> _Document excerpt_
BEGIN

IV-G2 Influence of FR module

The FR module is crucial for integrating geometry information into color features. To assess the impact of the FR module, we tested the performance of GQE-Net both with and without it. There are two key components in this module: normal calculation and distance-based feature weighting. Normals aid in identifying the similarity between the central point and its neighbors, while the weighting matrix reinforces features that are geometrically close to each other and weakens features that are geometrically far apart. We tested versions of GQE-Net that fully use the FR module, only use normal information (denoted as Only Normal), only use feature weighting (denoted as Only Distance), and use none of them (denoted as GQE-Net w/o FR). The corresponding rate-PSNR curves are compared in Fig. 11. We can observe that the GQE-Net version that fully uses the FR module leads to the best performance for all tested point clouds, demonstrating the efficiency of the FR module. Similar conclusions can also be seen in Table VI.

END

[Images with pose keypoints]
BEGIN

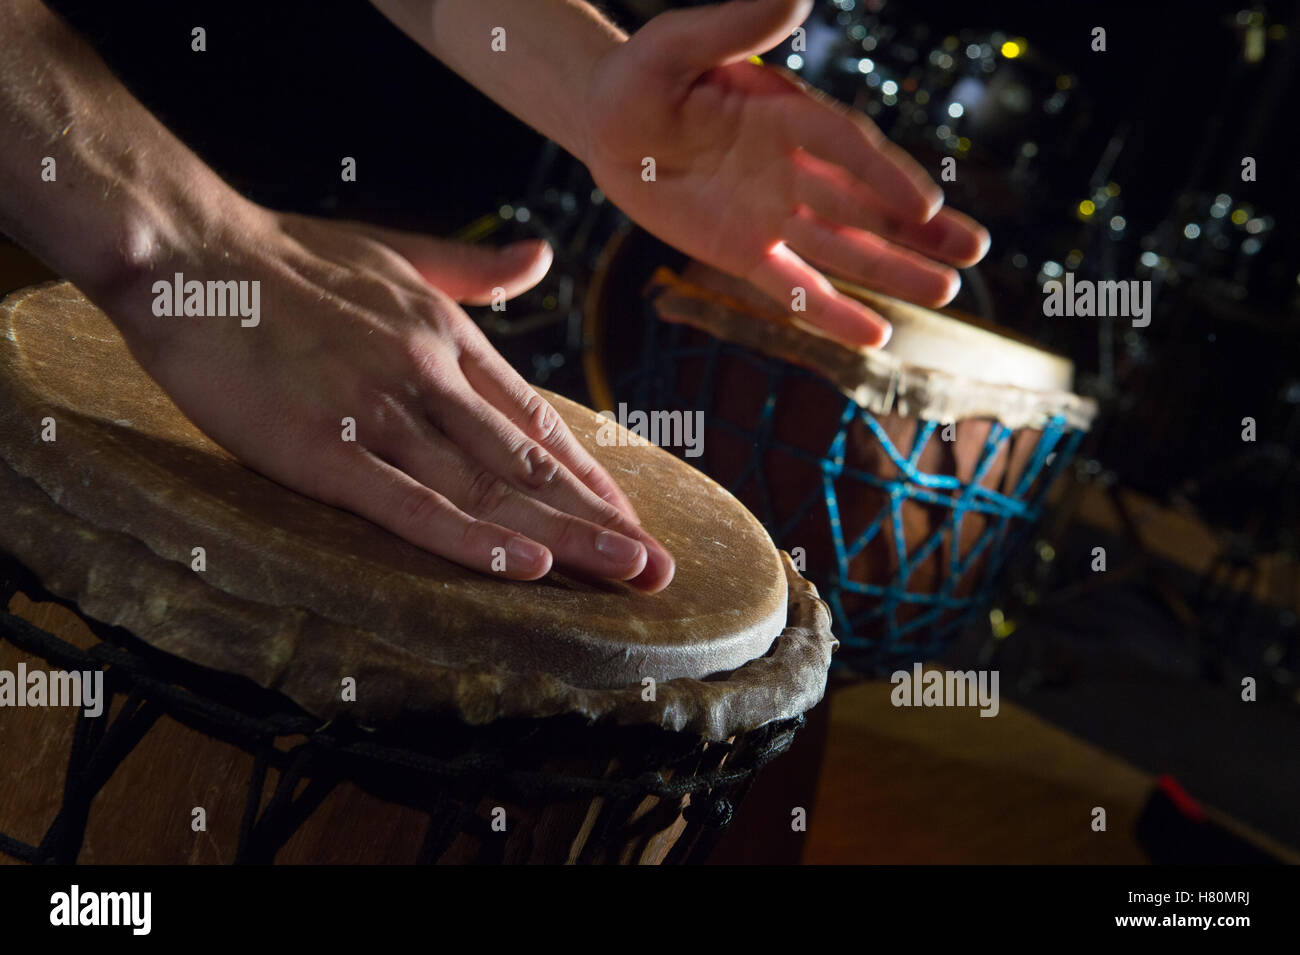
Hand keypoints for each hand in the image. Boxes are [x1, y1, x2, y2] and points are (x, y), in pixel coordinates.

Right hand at [103, 208, 675, 590]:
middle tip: (657, 569)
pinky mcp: (325, 449)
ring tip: (626, 576)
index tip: (630, 519)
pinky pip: (410, 504)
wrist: (191, 250)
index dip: (588, 477)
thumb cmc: (288, 256)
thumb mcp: (398, 252)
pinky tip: (524, 568)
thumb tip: (540, 255)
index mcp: (449, 337)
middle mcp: (432, 376)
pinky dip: (470, 538)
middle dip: (599, 519)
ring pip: (490, 487)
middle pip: (530, 462)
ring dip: (564, 537)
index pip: (537, 420)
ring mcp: (383, 413)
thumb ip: (475, 268)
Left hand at [582, 0, 990, 346]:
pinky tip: (876, 336)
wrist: (606, 123)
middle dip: (917, 229)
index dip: (884, 176)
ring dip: (892, 270)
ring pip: (842, 247)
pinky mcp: (742, 251)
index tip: (925, 205)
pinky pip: (791, 286)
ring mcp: (770, 213)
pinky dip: (830, 312)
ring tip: (947, 290)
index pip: (845, 148)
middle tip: (974, 250)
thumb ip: (736, 26)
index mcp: (784, 113)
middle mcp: (790, 167)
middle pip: (864, 202)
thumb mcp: (676, 44)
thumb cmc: (641, 75)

END

> _Exercise_
Carry on the passage about the FR module's influence on GQE-Net from the end of its last sentence.

> _Response below_
In Table VI, we also compare time and space complexity of GQE-Net in each case. We evaluate time complexity by the processing time of one patch and space complexity by the number of learnable parameters in the network. It can be seen that with a small increase in complexity, the FR and PSGA modules provided significant performance gains for GQE-Net.

IV-G3 Study of patch overlap

The way in which the point cloud is partitioned into patches has a significant impact on both performance and efficiency. In this section, we study the effect of the overlapping ratio $r$ . We also compare our patch generation approach to an alternative method [47] that leads to non-overlapped patches. This method sequentially partitions the point cloud into non-overlapping patches of the same size.

Table VII shows the results for the proposed patch generation method for $r=0.5$ , $1$ , and $2$ . It also shows the results for the method used in [47] when the number of points in each patch was set to $2048$ .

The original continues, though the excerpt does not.